*Your task*: Quote the entries that follow exactly, leaving none out.

*Records provided*:
::::::::::

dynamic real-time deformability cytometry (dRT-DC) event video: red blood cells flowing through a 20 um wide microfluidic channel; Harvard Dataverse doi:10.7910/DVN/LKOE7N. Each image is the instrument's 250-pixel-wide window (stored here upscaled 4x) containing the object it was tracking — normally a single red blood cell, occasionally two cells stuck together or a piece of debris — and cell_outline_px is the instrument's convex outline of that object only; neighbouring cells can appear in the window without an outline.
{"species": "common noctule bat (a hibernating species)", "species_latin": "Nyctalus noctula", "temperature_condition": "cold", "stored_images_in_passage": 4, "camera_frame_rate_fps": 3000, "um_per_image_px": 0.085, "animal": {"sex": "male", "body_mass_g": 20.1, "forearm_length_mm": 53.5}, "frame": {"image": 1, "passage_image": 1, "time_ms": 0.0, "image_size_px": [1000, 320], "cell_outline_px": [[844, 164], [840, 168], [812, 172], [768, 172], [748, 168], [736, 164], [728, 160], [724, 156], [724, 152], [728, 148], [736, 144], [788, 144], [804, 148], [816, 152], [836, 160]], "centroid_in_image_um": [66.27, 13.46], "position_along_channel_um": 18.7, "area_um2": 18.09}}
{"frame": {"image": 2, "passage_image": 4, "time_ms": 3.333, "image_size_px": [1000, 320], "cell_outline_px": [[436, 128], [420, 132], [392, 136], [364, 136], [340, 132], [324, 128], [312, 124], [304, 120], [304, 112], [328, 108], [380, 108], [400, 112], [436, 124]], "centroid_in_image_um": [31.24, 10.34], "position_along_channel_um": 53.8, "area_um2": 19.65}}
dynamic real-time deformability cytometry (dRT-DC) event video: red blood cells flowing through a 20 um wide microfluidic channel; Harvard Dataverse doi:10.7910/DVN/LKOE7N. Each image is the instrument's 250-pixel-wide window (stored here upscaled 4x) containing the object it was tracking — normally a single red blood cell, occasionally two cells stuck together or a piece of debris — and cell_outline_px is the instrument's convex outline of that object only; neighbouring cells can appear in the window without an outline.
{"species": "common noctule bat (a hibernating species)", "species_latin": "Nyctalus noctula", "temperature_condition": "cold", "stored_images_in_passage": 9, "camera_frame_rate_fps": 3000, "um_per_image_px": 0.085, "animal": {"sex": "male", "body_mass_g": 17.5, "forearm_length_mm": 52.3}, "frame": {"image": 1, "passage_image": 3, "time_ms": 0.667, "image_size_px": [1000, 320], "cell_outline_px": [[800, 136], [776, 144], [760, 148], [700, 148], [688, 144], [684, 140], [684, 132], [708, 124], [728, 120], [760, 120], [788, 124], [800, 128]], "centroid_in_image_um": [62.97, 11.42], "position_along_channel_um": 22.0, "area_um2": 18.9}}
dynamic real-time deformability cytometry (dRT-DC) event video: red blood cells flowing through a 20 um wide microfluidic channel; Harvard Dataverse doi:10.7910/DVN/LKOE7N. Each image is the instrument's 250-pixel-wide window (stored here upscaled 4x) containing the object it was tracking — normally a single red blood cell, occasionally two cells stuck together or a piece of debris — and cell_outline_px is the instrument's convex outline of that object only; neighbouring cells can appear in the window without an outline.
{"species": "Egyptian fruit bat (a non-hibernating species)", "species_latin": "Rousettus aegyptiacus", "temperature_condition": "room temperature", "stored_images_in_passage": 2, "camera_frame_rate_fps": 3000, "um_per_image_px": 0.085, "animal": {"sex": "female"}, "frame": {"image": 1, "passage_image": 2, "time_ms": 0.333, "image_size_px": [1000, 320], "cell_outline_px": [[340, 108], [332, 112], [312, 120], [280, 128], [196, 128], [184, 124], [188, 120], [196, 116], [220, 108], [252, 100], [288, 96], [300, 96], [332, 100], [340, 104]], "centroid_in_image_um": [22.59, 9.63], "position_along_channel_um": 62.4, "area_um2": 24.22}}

::::::::::

*Response to this task*:
dynamic real-time deformability cytometry (dRT-DC) event video: red blood cells flowing through a 20 um wide microfluidic channel; Harvard Dataverse doi:10.7910/DVN/LKOE7N. Each image is the instrument's 250-pixel-wide window (stored here upscaled 4x) containing the object it was tracking — normally a single red blood cell, occasionally two cells stuck together or a piece of debris — and cell_outline_px is the instrument's convex outline of that object only; neighbouring cells can appear in the window without an outline.
{"species": "common noctule bat (a hibernating species)", "species_latin": "Nyctalus noctula", "temperature_condition": "cold", "stored_images_in_passage": 4, "camera_frame_rate_fps": 3000, "um_per_image_px": 0.085, "animal": {"sex": "male", "body_mass_g": 20.1, "forearm_length_mm": 53.5}, "frame": {"image": 1, "passage_image": 1, "time_ms": 0.0, "image_size_px": [1000, 320], "cell_outline_px": [[844, 164], [840, 168], [812, 172], [768, 172], [748, 168], [736, 164], [728, 160], [724, 156], [724, 152], [728, 148], [736, 144], [788, 144], [804, 148], [816, 152], [836, 160]], "centroid_in_image_um": [66.27, 13.46], "position_along_channel_um": 18.7, "area_um2": 18.09}}
{"frame": {"image": 2, "passage_image": 4, "time_ms": 3.333, "image_size_px": [1000, 320], "cell_outline_px": [[436, 128], [420, 132], [392, 136], [364, 136], [340, 132], [324, 128], [312, 124], [304, 120], [304, 112], [328, 108], [380, 108], [400, 112], [436, 124]], "centroid_in_image_um": [31.24, 10.34], "position_along_channel_um": 53.8, "area_um2": 19.65}}
dynamic real-time deformability cytometry (dRT-DC) event video: red blood cells flowing through a 20 um wide microfluidic channel; Harvard Dataverse doi:10.7910/DVN/LKOE7N. Each image is the instrument's 250-pixel-wide window (stored here upscaled 4x) containing the object it was tracking — normally a single red blood cell, occasionally two cells stuck together or a piece of debris — and cell_outline_px is the instrument's convex outline of that object only; neighbouring cells can appear in the window without an outline.
{"species": "common noctule bat (a hibernating species)", "species_latin": "Nyctalus noctula", "temperature_condition": "cold", "stored_images_in_passage": 9, "camera_frame_rate_fps": 3000, "um_per_image_px": 0.085, "animal": {"sex": "male", "body_mass_g": 17.5, "forearm_length_mm": 52.3}, "frame": {"image": 1, "passage_image": 3, "time_ms": 0.667, "image_size_px": [1000, 320], "cell_outline_px": [[800, 136], [776, 144], [760, 148], [700, 148], [688, 144], [684, 140], [684, 132], [708, 124], [728, 120], [760, 120], [788, 124], [800, 128]], "centroid_in_image_um": [62.97, 11.42], "position_along_channel_um": 22.0, "area_um2": 18.9}}
dynamic real-time deformability cytometry (dRT-DC) event video: red blood cells flowing through a 20 um wide microfluidic channel; Harvard Dataverse doi:10.7910/DVN/LKOE7N. Each image is the instrument's 250-pixel-wide window (stored here upscaled 4x) containing the object it was tracking — normally a single red blood cell, occasionally two cells stuck together or a piece of debris — and cell_outline_px is the instrument's convex outline of that object only; neighbouring cells can appear in the window without an outline.
{"species": "Egyptian fruit bat (a non-hibernating species)", "species_latin": "Rousettus aegyptiacus", "temperature_condition": "room temperature", "stored_images_in_passage": 2, "camera_frame_rate_fps": 3000, "um_per_image_px": 0.085, "animal": {"sex": "female"}, "frame": {"image": 1, "passage_image": 2, "time_ms": 0.333, "image_size_px": [1000, 320], "cell_outline_px": [[340, 108], [332, 112], [312, 120], [280, 128], [196, 128], [184, 124], [188, 120], [196, 116], [220, 108], [252, 100], [288, 96], [300, 96], [332, 100], [340, 104]], "centroid_in_image_um": [22.59, 9.63], "position_along_channel_um": 62.4, "area_um2": 24.22}}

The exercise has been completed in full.